2 Public health need and practice

2 Public health need and practice

Smoking is the main cause of preventable illness and premature death in England. It led to an estimated annual average of 86,500 deaths between 1998 and 2002 (Twigg et al. 2004). It is also a major factor contributing to health inequalities.

A wide range of diseases and conditions are caused by smoking including: cancers, respiratory disease, coronary heart and other circulatory diseases, stomach/duodenal ulcer, impotence and infertility, complications in pregnancy and low birthweight. Following surgery, it contributes to lower survival rates, post-operative respiratory complications and poor healing.

Breathing secondhand smoke ('passive smoking') can affect the health of non-smokers. For example, it can exacerbate respiratory problems and trigger asthma attacks. Longer term, it increases the risk of lung cancer, respiratory illnesses (especially asthma), heart disease and stroke (International Agency for Research on Cancer 2002; Scientific Committee on Tobacco and Health 2004; US Environmental Protection Agency 1993).

The scientific evidence indicates that there is no risk-free level of exposure to secondhand smoke (US Surgeon General 2006). Exposure in the workplace is estimated to be responsible for the deaths of 617 employees per year in the UK (about two employed people per working day) (Jamrozik 2005).

Smoking is estimated to cost the NHS in England up to £1.5 billion a year (Parrott et al. 1998). Extrapolating from a study in Scotland (Parrott et al. 2000) it costs industry a further £5 billion in terms of lost productivity, higher rates of absenteeism among people who smoke and fire damage.

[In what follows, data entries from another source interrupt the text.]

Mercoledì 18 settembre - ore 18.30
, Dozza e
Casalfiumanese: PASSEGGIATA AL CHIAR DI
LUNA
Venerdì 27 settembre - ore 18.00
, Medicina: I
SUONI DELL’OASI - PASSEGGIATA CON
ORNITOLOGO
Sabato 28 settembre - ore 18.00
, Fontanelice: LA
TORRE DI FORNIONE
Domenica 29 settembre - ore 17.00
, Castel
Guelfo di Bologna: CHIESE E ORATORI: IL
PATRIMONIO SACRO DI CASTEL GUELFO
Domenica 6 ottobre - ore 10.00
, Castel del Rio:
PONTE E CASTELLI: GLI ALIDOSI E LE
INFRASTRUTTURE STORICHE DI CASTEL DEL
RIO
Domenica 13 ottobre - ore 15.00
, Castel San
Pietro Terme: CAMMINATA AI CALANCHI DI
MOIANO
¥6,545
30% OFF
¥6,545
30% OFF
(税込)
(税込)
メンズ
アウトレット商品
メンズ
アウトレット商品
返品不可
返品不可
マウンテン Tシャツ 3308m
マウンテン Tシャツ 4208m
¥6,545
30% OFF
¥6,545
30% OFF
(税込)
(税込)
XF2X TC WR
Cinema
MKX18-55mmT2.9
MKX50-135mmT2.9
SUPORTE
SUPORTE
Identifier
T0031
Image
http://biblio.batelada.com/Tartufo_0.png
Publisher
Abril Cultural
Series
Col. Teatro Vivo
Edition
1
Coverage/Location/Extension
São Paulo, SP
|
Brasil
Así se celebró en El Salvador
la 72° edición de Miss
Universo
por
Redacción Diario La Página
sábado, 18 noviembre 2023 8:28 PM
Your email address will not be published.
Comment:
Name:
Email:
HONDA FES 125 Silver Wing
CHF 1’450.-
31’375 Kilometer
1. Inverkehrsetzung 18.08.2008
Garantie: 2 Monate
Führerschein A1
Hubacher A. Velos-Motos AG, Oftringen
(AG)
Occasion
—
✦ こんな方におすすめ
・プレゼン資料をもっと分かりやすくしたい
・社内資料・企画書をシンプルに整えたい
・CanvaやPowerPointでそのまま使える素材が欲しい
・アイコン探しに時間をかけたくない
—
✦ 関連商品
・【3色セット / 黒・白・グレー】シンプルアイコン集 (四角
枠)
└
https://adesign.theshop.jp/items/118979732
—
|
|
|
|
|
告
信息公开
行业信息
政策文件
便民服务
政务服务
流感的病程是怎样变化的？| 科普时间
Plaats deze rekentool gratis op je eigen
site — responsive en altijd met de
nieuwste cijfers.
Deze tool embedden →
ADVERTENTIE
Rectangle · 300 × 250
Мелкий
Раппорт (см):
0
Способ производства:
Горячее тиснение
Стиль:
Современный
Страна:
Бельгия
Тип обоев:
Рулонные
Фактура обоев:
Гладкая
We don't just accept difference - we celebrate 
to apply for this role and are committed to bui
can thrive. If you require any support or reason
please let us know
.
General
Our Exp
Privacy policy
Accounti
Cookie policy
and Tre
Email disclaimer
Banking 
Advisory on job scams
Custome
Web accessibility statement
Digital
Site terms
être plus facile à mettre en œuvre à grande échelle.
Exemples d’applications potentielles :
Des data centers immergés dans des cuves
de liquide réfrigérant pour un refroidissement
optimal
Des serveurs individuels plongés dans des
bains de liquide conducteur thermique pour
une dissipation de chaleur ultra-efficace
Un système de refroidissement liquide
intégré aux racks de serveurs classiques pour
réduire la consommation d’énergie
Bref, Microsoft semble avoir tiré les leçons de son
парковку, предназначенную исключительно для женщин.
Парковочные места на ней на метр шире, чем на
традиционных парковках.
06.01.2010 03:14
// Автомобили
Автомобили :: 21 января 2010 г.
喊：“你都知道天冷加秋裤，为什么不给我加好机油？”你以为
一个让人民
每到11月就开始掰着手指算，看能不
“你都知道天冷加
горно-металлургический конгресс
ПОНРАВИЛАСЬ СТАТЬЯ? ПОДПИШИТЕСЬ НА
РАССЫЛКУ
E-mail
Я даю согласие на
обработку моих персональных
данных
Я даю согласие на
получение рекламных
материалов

Reducing levels of smoking among employees will help reduce some illnesses and conditions (such as cardiovascular disease and respiratory diseases) that are important causes of sickness absence. This will result in improved productivity and less costs for employers.

The workplace has several advantages as a setting for smoking cessation interventions:

  • large numbers of people can be reached (including groups who may not normally consult health professionals, such as young men)

  • there is the potential to provide peer group support

  • a no smoking working environment encourages people who smoke to quit.

Policy background

The Government's independent Scientific Committee on Tobacco and Health (SCOTH) first summarised the health evidence on secondhand smoke and recommended smokefree workplaces in 1998 (SCOTH 1998). The tobacco white paper 'Smoking kills'(DH 1998) reinforced the message that people should not have to be exposed to cigarette smoke. But in 2004, about half of British workplaces still allowed some degree of smoking on the premises (Lader 2005).

Shifting the balance towards smokefree workplaces and public places has become a key aspect of the government's health strategy, as highlighted in the public health white paper 'Choosing health' (DH 2004). Virtually all workplaces in England will become smokefree when the regulations resulting from the 2006 Health Act come into force on 1 July 2007.